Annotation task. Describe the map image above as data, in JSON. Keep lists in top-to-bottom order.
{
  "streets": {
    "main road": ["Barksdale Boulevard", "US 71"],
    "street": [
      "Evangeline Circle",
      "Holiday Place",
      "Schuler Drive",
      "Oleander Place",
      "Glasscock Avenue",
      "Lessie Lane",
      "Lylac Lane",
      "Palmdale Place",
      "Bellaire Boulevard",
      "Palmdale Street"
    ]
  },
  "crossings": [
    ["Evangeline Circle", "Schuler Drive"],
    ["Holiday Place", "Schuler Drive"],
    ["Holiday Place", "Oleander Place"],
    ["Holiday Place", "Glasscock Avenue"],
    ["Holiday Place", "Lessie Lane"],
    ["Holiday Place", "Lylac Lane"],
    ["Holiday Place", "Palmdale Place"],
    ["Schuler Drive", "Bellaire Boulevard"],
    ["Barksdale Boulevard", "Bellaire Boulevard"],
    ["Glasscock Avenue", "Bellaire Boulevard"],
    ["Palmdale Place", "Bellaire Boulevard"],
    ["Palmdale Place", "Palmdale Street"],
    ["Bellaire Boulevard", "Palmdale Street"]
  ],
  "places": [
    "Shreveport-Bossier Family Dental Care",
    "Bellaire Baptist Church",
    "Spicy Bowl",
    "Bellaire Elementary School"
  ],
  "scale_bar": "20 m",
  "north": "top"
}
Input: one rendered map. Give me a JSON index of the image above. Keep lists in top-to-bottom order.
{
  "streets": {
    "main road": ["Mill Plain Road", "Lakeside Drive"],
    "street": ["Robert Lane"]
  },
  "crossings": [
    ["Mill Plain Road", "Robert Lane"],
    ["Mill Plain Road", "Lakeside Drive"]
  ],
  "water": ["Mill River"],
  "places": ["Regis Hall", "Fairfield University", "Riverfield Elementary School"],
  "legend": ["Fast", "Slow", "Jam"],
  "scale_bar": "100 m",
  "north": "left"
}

> _WHAT TO WORK ON_
The task requires each record above to be restated exactly.

> _SOLUTION TO THIS PROBLEM_
Annotation task. Describe the map image above as data, in JSON. Keep lists in top-to-bottom order.
{
  "streets": {
    "main road": ["Barksdale Boulevard", "US 71"],
    "street": [
      "Evangeline Circle",
      "Holiday Place",
      "Schuler Drive",
      "Oleander Place",
      "Glasscock Avenue",
      "Lessie Lane",
      "Lylac Lane",
      "Palmdale Place",
      "Bellaire Boulevard",
      "Palmdale Street"
    ]
  },
  "crossings": [
    ["Evangeline Circle", "Schuler Drive"],
    ["Holiday Place", "Schuler Drive"],
    ["Holiday Place", "Oleander Place"],
    ["Holiday Place", "Glasscock Avenue"],
    ["Holiday Place", "Lessie Lane"],
    ["Holiday Place", "Lylac Lane"],
    ["Holiday Place", "Palmdale Place"],
    ["Schuler Drive", "Bellaire Boulevard"],
    ["Barksdale Boulevard", "Bellaire Boulevard"],
    ["Glasscock Avenue", "Bellaire Boulevard"],
    ["Palmdale Place", "Bellaire Boulevard"],
    ["Palmdale Place", "Palmdale Street"],
    ["Bellaire Boulevard", "Palmdale Street"]
  ],
  "places": [
    "Shreveport-Bossier Family Dental Care",
    "Bellaire Baptist Church",
    "Spicy Bowl",
    "Bellaire Elementary School"
  ],
  "scale_bar": "20 m",
  "north": "top"
}
Input: one rendered map. Give me a JSON index of the image above. Keep lists in top-to-bottom order.
{
  "streets": {
    "main road": ["Mill Plain Road", "Lakeside Drive"],
    "street": ["Robert Lane"]
  },
  "crossings": [
    ["Mill Plain Road", "Robert Lane"],
    ["Mill Plain Road", "Lakeside Drive"]
  ],
  "water": ["Mill River"],
  "places": ["Regis Hall", "Fairfield University", "Riverfield Elementary School"],
  "legend": ["Fast", "Slow", "Jam"],
  "scale_bar": "100 m",
  "north": "left"
}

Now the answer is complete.